*Brief 1*
Copy the rows word for word, from the first line of the rows through the line that contains "The height and width of the screenshot is (540, 960). I", and nothing else.

*Document section*
========================
Strata Property Decisions

Decision Information

Decision Content

Date Issued: November 27, 2019

File: ST-2019-005884

Type: Strata

Civil Resolution Tribunal

Indexed as: Wang v. The Owners, Strata Plan EPS3444, 2019 BCCRT 1334

Between:

LU WANG

Applicant

And:

     The Owners, Strata Plan EPS3444

Respondent

 

REASONS FOR DECISION

Tribunal Member:

J. Garth Cambrey, Vice Chair

 

 

INTRODUCTION

1.        This disputes relates to costs associated with a plumbing leak.

2.        The applicant, Lu Wang (owner), owns strata lot 26 (710) in the respondent strata corporation, The Owners, Strata Plan EPS3444 (strata).

3.        The owner says that the respondent incorrectly charged them $669.90 for investigation and repairs for water damage to the strata lot located directly below the owner’s strata lot (610) because the leak was related to common property. They also say the strata caused them to complete repairs to 710 at a cost of $800.00 which did not resolve the water leak into 610.

4.        The owner requests orders that they are not responsible for the charged-back amount of $669.90 and that the strata must reimburse them $800.00 for unnecessary repairs the strata requested they complete to 710.

5.        The strata denies the owner’s claims and asks that they be dismissed.

6.        The owner is self-represented. The strata is represented by a strata council member.

7.        For the reasons that follow, I find the strata incorrectly charged the owner $669.90 for investigation and repair of the leak into 610 and I order the charge reversed. I also find the strata is not responsible for the $800.00 repair costs incurred by the owner and dismiss the owner’s claim in this regard.

JURISDICTION AND PROCEDURE

8.        These are the formal written reasons of the Civil Resolution Tribunal (tribunal). The tribunal has jurisdiction over strata property claims brought under section 121 of the Civil Resolution Tribunal Act (CRTA). The tribunal’s mandate is to provide dispute resolution services accessibly, quickly, economically, informally, and flexibly. In resolving disputes, the tribunal must apply principles of law and fairness, and recognize any relationships between parties to a dispute that will likely continue after the dispute resolution process has ended.

9.        The tribunal has discretion to decide the format of the hearing, including by writing, telephone, videoconferencing, email, or a combination of these. In the circumstances here, I find that I am properly able to assess and weigh the documentary evidence and submissions before me. Further, bearing in mind the tribunal’s mandate that includes proportionality and a speedy resolution of disputes, I find that an oral hearing is not necessary. I also note that in Yas v. Pope, 2018 BCSC 282 at paragraphs 32 to 38, the BC Supreme Court recognized the tribunal’s process and found that oral hearings are not necessarily required where credibility is in issue.

10.     The tribunal may accept as evidence information that it considers relevant, necessary, and appropriate, whether or not the information would be admissible in a court of law. The tribunal may also ask questions of the parties and witnesses and inform itself in any other way it considers appropriate.

11.     Under section 123 of the CRTA and the tribunal rules, in resolving this dispute the tribunal may order a party to do or stop doing something, pay money or make an order that includes any terms or conditions the tribunal considers appropriate.
========================
*Data to use*
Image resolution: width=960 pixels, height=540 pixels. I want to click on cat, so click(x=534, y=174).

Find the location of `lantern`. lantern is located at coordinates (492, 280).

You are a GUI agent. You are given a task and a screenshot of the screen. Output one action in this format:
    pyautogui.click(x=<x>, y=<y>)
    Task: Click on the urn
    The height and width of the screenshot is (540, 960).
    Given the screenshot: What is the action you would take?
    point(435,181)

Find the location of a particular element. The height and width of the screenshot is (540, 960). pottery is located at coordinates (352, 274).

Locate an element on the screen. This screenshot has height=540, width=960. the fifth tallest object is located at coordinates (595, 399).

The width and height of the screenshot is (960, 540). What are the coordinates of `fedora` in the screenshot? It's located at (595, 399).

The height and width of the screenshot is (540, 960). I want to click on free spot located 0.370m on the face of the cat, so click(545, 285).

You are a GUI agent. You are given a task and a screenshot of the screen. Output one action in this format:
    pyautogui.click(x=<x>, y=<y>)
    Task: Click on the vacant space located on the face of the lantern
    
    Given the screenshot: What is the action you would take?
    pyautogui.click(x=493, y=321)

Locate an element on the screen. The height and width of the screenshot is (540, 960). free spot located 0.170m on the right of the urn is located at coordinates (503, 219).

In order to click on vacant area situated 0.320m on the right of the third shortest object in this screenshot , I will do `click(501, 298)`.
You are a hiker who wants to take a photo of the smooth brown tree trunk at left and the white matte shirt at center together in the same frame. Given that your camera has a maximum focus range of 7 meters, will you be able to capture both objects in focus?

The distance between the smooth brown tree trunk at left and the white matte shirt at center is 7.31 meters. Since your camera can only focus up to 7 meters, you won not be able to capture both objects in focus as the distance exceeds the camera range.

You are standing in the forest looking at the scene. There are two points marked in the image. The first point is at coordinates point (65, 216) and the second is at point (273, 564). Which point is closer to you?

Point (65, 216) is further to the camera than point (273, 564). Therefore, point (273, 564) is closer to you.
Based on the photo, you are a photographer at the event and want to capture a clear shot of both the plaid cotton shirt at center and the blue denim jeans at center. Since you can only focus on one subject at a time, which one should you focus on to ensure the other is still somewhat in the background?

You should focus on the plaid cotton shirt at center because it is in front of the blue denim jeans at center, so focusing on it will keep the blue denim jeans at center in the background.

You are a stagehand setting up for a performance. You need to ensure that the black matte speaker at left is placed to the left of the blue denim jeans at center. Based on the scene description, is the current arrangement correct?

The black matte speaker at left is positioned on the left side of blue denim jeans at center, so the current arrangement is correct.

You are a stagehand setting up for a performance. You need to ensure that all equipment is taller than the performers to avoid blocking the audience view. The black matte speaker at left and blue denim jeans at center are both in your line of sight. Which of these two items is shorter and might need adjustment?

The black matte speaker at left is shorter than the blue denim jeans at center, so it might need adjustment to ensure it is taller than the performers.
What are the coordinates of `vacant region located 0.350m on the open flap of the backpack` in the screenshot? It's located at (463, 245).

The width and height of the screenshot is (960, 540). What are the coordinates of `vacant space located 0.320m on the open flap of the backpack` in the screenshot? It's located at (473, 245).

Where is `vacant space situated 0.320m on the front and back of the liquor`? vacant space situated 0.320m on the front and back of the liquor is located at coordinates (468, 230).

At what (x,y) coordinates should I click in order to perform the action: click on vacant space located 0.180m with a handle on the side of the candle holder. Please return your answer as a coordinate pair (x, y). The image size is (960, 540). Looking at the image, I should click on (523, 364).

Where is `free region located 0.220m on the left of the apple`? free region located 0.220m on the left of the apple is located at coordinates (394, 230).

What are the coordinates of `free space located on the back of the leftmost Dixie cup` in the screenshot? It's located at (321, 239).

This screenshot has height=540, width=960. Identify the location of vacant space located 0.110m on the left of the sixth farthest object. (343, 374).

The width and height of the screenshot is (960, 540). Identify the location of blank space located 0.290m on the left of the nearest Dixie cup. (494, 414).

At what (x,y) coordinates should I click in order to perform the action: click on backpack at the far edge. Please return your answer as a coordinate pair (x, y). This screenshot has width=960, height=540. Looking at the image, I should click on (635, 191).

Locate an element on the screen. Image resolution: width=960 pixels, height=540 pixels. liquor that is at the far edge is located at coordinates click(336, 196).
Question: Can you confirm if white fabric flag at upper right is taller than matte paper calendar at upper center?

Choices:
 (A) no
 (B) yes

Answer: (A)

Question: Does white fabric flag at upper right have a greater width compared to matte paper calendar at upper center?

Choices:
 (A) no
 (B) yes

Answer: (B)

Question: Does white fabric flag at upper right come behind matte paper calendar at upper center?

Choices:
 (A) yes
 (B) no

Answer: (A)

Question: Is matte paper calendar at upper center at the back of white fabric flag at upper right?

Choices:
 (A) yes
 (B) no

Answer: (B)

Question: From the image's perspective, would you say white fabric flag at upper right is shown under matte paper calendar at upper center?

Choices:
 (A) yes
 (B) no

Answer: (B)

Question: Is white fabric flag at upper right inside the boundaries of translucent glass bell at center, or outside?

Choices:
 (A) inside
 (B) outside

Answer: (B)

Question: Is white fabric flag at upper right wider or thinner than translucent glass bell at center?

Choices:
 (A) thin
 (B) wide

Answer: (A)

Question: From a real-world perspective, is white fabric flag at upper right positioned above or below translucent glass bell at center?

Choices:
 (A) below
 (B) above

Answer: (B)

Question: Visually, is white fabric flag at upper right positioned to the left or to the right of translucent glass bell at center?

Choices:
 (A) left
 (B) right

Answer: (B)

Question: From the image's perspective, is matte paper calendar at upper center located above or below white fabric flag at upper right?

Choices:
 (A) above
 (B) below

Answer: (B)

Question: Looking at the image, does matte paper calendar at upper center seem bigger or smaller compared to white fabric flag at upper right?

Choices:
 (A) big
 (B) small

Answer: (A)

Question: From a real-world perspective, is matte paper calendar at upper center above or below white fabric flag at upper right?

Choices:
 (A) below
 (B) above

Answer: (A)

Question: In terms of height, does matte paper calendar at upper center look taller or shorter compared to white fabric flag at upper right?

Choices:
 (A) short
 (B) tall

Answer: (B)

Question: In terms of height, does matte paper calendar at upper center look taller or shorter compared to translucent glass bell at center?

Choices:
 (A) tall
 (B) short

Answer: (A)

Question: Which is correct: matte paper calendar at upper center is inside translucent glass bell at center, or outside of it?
========================
*Brief 2*
In the tribunal decision, what amount does the strata corporation's charge to the owner for investigation and repairs come to?

*Answer 1*
Image resolution: width=960 pixels, height=540 pixels. I want to click on cat, so click(x=534, y=174).

Find the location of `lantern`. lantern is located at coordinates (492, 280).

You are a GUI agent. You are given a task and a screenshot of the screen. Output one action in this format:
    pyautogui.click(x=<x>, y=<y>)
    Task: Click on the urn
    The height and width of the screenshot is (540, 960).
    Given the screenshot: What is the action you would take?
    point(435,181)

Find the location of a particular element. The height and width of the screenshot is (540, 960). pottery is located at coordinates (352, 274).

Locate an element on the screen. This screenshot has height=540, width=960. the fifth tallest object is located at coordinates (595, 399).

The width and height of the screenshot is (960, 540). What are the coordinates of `fedora` in the screenshot? It's located at (595, 399).

The height and width of the screenshot is (540, 960). I want to click on free spot located 0.370m on the face of the cat, so click(545, 285).

*Answer 2*
$669.90